• EXERCISE INSTRUCTIONS: An exact reproduction of all the entries is what the answer must contain.

Data records:
- Opening Delimiter -

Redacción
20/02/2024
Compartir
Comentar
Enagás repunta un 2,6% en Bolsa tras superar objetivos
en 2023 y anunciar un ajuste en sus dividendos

- Closing Delimiter -

• RESPONSE TO THIS TASK:
Redacción
20/02/2024
Compartir
Comentar
Enagás repunta un 2,6% en Bolsa tras superar objetivos
en 2023 y anunciar un ajuste en sus dividendos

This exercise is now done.